(TASK ITEM A) Do these three statements agree with the passage about the Davao City land sale? (i) Ortile says the Register of Deeds must wait until it actually receives the freeze order. (ii) The passage makes clear that each of the eight properties was bought for P20 million. (iii) PCIJ found Manaloto living at the address listed in the TCT. For each, answer yes or no and quote the words of the passage that decide it.

(EXCERPTED PASSAGE)
────

Comments Te: “He should have known better. He was not born yesterday… He knows what those properties signify, he knows what those properties mean, and if he did not. then perhaps he should have done due diligence first. And again, if I were a buyer and I would be buying six to eight tracts of land worth several millions of pesos from a person who is in jail for a massacre, then at the very least, I would be very careful.”
Land Registration Authority Deputy Administrator Ronald Ortile, for his part, says the local Register of Deeds itself found nothing anomalous with the transaction, as it was done before the freeze order was handed down by the Court of Appeals. Neither could the local Register of Deeds divine the intention of the buyer and the seller of a certain property to determine if the sale would be collusive in nature.
Ortile also notes, “If the documents are complete, even if it is on public record that the case is under investigation for forfeiture, and at that time the transaction was entered into the registry there was no notice freezing the property yet, then it is the ministerial duty of the Register of Deeds to process the transaction.”
“The Register of Deeds has to wait for the actual receipt of the freeze order,” he adds. “Until such time, insofar as the title of the property is concerned, there is nothing to stop it. I cannot assume that this will be a fraudulent transaction. That is dangerous, that would be giving undue discretion to the Register of Deeds.”
Still, the sale of the properties raises yet another question: Could Manaloto have afforded the purchase of eight properties of significant sizes in the heart of Davao City?
Observes Te: “These are huge tracts of land, these are many parcels of property and the question (is) how he was able to get enough income to buy those properties all at the same time?”
Interestingly, each of the cancelled TCTs previously registered under Andal Jr.’s name has an attached memorandum of encumbrances that states that the property covered by the TCT was sold to Manaloto for P20 million. But it’s not clear if the eight properties were purchased by Manaloto for P20 million each, or if all eight were purchased as part of a package deal of P20 million.
The Register of Deeds also noted in the memorandum of encumbrances that the Bureau of Internal Revenue in Davao had already issued a certificate authorizing registration (CAR), attesting to the payment of taxes for the sale of property. The BIR said capital gains tax of P1.2 million had been paid for the sale of the property, with another P 300,000 for the documentary stamp tax.
Manaloto has refused to talk to PCIJ for this story, despite several attempts by PCIJ to get his side. PCIJ first went to Manaloto’s address listed in the TCT, but he had moved to a new address earlier this year. PCIJ found his modest law office a few kilometers away along Pandan Street in Angeles City.
Manaloto’s secretary said the lawyer was not present, although there were several clients waiting for him in the office foyer. The clients would tell PCIJ later that the secretary said their meeting with Manaloto was cancelled because of our presence.
Repeated calls to Manaloto’s office for an appointment yielded no result. His secretary said he was busy in Manila, and seldom came to his law office in Angeles. Asked if Manaloto had another office in Manila, the secretary said: “Kay Attorney Fortun.”

────

(THE RECORDS)
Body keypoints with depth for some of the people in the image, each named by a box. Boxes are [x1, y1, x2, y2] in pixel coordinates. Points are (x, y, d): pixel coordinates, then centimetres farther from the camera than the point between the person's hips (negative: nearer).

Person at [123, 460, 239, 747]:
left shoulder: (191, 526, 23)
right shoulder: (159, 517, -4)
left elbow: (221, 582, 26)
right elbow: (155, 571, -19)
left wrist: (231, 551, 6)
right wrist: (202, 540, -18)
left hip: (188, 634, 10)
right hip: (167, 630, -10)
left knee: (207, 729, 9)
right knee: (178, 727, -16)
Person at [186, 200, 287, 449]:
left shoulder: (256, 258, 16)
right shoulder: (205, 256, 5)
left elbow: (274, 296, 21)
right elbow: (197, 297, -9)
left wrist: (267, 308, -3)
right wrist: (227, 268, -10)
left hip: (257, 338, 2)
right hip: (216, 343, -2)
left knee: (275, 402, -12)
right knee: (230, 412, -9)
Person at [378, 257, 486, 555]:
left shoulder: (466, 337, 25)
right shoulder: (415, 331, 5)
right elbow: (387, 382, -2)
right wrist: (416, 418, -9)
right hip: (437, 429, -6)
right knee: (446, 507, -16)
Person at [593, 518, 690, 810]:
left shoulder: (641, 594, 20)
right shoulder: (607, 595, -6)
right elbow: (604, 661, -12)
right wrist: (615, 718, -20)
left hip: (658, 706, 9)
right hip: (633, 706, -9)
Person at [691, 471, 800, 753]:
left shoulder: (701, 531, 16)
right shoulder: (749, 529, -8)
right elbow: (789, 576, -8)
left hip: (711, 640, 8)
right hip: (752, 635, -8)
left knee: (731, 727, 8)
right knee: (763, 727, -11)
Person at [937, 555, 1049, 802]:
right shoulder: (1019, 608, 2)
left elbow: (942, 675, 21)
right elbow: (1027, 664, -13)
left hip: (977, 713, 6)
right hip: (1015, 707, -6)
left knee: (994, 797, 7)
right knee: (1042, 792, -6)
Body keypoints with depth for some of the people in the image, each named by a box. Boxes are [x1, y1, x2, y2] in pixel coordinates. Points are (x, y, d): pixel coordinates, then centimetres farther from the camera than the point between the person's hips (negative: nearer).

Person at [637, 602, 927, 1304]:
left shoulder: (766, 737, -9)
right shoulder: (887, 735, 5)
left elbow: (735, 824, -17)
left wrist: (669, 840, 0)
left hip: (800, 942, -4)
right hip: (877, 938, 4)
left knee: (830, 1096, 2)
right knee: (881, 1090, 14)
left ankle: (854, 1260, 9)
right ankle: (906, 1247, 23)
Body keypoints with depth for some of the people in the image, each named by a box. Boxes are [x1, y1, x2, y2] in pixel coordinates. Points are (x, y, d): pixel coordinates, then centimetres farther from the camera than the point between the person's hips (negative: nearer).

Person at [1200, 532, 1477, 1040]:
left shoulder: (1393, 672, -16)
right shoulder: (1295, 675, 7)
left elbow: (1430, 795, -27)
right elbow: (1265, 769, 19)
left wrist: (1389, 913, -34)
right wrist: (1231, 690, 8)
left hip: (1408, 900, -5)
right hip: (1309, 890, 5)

────

(TASK ITEM B) Can you render the records from the line with "right shoulder: (887, 735, 5)" up to and including the line with "right ankle: (906, 1247, 23)" as a Markdown table with two columns, Num for the row number and Content for the line?

(WRITTEN SOLUTION A)
(i) Yes: "The Register of Deeds has to wait for the actual receipt of the freeze order,"
(ii) No: "But it’s not clear if the eight properties were purchased by Manaloto for P20 million each, or if all eight were purchased as part of a package deal of P20 million."
(iii) No: "PCIJ first went to Manaloto’s address listed in the TCT, but he had moved to a new address earlier this year."

(WRITTEN SOLUTION B)
| Num | Content |
|---|---|
| 1 | right shoulder: (887, 735, 5) |
| 2 | left elbow: (735, 824, -17) |
| 3 | left wrist: (669, 840, 0) |
| 4 | left hip: (800, 942, -4) |
| 5 | right hip: (877, 938, 4) |
| 6 | left knee: (830, 1096, 2) |
| 7 | right knee: (881, 1090, 14) |
| 8 | left ankle: (854, 1260, 9) |
| 9 | right ankle: (906, 1247, 23) |